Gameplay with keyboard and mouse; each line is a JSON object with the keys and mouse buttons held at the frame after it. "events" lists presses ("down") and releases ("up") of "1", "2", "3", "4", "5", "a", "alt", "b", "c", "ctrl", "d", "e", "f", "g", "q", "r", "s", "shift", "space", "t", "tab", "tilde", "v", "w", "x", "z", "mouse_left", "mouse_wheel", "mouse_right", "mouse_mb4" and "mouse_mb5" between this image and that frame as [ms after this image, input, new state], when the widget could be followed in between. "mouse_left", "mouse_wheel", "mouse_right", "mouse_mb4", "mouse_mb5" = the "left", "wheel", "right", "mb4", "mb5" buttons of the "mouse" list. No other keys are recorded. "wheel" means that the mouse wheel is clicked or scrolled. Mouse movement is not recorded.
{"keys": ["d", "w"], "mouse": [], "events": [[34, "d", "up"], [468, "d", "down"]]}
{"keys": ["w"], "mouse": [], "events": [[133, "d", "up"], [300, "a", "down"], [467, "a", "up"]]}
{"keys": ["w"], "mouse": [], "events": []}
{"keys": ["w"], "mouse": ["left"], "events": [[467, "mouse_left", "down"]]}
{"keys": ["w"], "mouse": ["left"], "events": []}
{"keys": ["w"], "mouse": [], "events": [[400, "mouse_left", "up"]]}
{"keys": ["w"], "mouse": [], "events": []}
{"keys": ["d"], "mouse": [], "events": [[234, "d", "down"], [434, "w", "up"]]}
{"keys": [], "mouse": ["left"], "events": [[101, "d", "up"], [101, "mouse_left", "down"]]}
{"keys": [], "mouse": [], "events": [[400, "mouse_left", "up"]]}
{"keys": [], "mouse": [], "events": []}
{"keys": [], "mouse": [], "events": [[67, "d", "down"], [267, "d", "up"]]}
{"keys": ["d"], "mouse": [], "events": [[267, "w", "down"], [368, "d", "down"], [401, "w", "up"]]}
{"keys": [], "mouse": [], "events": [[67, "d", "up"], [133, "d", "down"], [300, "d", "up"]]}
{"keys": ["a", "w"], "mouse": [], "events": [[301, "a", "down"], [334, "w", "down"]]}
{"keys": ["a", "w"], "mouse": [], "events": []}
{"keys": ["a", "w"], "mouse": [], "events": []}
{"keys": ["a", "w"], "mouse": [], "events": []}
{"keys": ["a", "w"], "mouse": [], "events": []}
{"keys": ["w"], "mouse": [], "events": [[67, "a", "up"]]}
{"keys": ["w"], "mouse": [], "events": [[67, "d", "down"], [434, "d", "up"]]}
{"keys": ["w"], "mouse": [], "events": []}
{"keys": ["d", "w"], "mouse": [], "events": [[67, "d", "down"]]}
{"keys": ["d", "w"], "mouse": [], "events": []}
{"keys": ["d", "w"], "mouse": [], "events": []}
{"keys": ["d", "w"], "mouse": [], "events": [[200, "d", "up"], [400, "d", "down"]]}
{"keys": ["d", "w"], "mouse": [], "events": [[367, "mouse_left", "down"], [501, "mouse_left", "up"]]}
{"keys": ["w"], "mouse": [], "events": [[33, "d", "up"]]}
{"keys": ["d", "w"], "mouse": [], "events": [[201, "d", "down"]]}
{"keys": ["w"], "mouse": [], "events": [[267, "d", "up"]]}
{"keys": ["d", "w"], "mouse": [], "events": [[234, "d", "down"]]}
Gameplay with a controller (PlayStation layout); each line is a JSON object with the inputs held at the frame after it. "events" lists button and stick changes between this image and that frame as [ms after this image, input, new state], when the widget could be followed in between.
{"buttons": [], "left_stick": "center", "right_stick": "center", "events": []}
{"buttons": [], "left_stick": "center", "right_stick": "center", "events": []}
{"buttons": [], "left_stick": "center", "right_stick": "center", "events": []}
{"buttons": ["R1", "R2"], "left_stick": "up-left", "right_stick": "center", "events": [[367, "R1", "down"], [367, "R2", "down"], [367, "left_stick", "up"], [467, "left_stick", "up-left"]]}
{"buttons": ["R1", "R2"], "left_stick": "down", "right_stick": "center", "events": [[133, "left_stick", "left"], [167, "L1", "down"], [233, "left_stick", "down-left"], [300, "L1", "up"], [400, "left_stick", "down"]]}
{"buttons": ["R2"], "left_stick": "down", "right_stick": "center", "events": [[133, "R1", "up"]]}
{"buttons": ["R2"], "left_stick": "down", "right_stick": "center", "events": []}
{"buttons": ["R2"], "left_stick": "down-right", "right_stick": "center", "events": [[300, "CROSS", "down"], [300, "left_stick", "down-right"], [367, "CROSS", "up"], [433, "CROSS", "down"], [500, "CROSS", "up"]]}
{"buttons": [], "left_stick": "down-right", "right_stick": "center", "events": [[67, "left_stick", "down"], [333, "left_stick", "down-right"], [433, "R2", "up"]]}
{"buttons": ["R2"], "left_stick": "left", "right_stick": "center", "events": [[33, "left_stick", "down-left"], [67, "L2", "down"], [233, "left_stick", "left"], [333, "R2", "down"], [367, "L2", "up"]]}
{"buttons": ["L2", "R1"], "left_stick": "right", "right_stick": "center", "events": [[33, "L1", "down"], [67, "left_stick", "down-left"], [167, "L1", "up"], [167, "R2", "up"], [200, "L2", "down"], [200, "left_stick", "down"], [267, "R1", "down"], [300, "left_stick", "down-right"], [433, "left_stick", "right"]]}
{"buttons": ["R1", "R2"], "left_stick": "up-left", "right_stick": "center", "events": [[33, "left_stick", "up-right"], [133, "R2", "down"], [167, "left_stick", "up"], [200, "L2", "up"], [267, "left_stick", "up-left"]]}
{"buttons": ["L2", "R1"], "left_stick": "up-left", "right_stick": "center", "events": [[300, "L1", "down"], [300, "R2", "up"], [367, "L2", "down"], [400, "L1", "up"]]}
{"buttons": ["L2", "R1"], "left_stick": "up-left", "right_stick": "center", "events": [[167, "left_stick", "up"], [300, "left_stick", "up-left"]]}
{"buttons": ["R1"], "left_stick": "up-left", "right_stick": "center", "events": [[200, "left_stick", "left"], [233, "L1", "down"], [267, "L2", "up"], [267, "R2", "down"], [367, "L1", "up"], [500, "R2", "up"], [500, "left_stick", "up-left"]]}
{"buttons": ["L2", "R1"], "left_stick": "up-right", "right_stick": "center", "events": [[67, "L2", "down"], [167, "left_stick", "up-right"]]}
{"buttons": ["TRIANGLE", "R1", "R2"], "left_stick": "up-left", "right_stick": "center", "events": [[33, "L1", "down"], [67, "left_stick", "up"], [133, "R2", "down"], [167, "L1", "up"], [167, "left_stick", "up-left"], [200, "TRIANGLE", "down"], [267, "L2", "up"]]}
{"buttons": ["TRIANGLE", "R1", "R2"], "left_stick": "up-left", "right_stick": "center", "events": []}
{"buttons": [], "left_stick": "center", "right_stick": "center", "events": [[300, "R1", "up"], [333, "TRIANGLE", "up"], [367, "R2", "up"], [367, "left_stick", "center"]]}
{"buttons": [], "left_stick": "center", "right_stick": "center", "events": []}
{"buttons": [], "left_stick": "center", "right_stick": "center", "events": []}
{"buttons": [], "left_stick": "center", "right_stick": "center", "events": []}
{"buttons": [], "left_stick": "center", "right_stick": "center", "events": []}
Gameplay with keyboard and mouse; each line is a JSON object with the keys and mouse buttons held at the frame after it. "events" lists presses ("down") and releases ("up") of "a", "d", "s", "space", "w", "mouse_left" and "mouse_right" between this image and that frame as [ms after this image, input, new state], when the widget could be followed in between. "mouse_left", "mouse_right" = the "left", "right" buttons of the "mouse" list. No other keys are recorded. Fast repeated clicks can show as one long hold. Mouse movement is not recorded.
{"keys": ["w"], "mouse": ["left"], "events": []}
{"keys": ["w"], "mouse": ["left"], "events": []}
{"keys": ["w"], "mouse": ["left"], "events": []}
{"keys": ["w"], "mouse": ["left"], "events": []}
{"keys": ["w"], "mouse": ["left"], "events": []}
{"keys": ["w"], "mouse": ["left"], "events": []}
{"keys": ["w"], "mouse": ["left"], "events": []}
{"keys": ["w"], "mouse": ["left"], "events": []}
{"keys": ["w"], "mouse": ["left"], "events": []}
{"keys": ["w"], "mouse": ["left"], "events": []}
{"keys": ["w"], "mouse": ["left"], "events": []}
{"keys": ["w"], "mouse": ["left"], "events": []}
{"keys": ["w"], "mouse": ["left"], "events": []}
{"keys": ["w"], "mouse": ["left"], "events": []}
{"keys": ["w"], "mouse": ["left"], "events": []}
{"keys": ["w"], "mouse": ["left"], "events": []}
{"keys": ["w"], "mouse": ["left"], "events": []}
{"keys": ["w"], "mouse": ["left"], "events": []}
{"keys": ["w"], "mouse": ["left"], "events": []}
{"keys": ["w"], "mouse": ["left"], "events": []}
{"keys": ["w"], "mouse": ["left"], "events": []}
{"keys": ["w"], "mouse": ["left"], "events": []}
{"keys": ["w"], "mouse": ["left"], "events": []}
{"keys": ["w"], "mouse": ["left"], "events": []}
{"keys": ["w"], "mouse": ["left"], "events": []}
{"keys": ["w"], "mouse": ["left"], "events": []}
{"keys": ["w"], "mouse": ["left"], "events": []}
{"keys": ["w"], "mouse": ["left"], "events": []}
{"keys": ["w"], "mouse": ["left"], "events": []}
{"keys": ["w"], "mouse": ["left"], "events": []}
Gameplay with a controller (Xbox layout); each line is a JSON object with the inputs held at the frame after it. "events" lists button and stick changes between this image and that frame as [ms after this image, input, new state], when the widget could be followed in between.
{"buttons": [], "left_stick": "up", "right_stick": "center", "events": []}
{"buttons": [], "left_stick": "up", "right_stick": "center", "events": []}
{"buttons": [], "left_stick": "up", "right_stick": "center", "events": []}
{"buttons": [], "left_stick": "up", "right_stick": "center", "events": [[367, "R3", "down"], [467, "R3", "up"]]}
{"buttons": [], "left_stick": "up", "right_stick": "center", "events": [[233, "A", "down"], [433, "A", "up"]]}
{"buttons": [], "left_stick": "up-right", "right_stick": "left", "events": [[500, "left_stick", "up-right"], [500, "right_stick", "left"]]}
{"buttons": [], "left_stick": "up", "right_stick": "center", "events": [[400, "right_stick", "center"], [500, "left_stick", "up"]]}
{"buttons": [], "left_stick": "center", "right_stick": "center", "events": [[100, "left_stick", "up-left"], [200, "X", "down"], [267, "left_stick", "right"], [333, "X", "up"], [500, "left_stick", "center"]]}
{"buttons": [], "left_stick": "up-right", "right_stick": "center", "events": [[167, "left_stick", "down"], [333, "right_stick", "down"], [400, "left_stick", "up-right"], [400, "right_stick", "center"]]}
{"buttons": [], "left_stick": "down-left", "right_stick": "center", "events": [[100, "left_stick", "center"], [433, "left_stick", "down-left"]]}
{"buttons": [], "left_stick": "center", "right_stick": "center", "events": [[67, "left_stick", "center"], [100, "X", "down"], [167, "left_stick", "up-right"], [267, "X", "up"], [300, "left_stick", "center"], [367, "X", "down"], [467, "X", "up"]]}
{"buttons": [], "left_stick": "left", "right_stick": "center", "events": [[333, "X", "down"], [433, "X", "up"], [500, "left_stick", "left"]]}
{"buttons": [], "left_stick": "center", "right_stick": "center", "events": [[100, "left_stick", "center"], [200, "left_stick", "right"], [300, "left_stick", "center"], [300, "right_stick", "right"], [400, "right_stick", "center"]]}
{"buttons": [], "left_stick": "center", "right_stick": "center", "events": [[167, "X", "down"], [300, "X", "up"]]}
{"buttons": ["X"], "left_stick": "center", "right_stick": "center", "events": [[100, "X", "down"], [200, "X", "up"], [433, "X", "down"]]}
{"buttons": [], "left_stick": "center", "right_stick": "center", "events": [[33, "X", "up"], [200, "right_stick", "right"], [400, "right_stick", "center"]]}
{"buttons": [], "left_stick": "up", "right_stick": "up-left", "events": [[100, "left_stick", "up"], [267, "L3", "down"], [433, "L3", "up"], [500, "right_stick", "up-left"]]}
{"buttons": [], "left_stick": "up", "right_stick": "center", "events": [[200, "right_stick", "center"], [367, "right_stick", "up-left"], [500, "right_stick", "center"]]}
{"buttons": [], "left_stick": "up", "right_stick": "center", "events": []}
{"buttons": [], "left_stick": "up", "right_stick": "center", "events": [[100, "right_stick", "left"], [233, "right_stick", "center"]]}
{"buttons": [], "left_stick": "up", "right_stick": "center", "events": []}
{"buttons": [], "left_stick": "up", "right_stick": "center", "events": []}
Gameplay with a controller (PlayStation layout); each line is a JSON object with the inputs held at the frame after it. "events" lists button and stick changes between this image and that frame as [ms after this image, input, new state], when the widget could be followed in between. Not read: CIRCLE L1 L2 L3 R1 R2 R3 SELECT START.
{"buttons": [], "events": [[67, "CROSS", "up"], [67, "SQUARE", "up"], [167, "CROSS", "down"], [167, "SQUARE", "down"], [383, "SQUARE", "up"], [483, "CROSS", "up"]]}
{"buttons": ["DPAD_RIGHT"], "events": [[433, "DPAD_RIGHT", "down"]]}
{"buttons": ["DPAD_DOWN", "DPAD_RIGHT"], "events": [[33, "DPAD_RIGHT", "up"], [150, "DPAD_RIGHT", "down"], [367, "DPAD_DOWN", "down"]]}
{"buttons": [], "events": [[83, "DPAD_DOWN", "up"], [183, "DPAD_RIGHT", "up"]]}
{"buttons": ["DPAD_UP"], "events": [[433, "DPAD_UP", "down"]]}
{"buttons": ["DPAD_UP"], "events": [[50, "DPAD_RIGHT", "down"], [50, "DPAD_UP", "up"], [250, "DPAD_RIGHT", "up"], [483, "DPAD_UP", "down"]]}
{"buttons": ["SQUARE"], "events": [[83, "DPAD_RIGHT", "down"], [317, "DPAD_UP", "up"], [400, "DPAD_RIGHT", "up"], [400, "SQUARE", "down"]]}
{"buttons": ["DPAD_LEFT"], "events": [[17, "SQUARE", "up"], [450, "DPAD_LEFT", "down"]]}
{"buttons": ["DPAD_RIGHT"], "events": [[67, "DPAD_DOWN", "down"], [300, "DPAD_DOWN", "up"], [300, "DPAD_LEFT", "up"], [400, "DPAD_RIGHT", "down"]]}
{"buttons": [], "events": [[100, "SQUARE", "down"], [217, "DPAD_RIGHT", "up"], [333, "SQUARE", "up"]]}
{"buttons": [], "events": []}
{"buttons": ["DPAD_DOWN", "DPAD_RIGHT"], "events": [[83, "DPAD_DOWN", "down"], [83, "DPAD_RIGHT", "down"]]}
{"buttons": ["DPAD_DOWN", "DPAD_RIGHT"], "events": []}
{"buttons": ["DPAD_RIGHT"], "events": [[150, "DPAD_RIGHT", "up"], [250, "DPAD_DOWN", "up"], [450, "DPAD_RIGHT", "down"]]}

===============

Task statement – Copy out whichever lines of the listing contain the word "controller".

Output below –
Gameplay with a controller (PlayStation layout); each line is a JSON object with the inputs held at the frame after it. "events" lists button and stick changes between this image and that frame as [ms after this image, input, new state], when the widget could be followed in between.
Gameplay with a controller (Xbox layout); each line is a JSON object with the inputs held at the frame after it. "events" lists button and stick changes between this image and that frame as [ms after this image, input, new state], when the widget could be followed in between.
Gameplay with a controller (PlayStation layout); each line is a JSON object with the inputs held at the frame after it. "events" lists button and stick changes between this image and that frame as [ms after this image, input, new state], when the widget could be followed in between. Not read: CIRCLE L1 L2 L3 R1 R2 R3 SELECT START.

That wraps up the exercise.